A multi-objective genetic algorithm for optimisation of energy consumption and shop floor production performance
2016-07-13T12:43:43Z (GMT) by
Increasing energy price and requirements to reduce emission are new challenges faced by manufacturing enterprises. A considerable amount of energy is wasted by machines due to their underutilisation. Consequently, energy saving can be achieved by turning off the machines when they lay idle for a comparatively long period. Otherwise, turning the machine off and back on will consume more energy than leave it stay idle. Thus, an effective way to reduce energy consumption at the system level is by employing intelligent scheduling techniques which are capable of integrating fragmented short idle periods on the machines into large ones.

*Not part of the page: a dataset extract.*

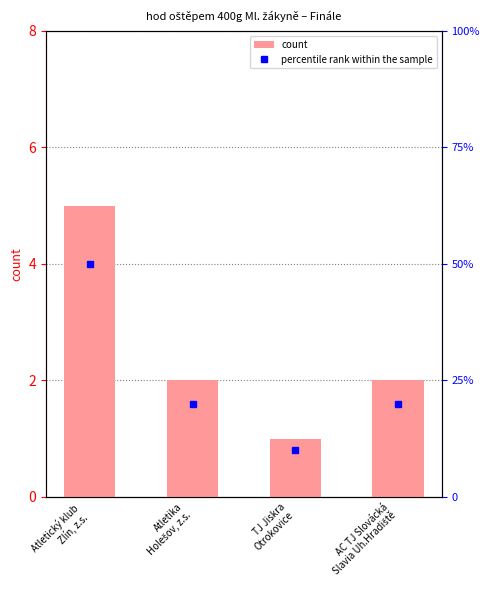

Does the chart contain any negative values?

No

Such scheduling will create opportunities for switching off underutilised resources while at the same time maintaining the production performance. This paper introduces a model for the bi-objective optimisation problem that minimises the total non-processing electricity consumption and total weighted tardiness in a job shop. The Turn off/Turn on is applied as one of the electricity saving approaches. A novel multi-objective genetic algorithm based on NSGA-II is developed. Two new steps are introduced for the purpose of expanding the solution pool and then selecting the elite solutions. The research presented in this paper is focused on the classical job shop environment, which is widely used in the manufacturing industry and provides considerable opportunities for energy saving. The algorithm is validated on job shop problem instances to show its effectiveness.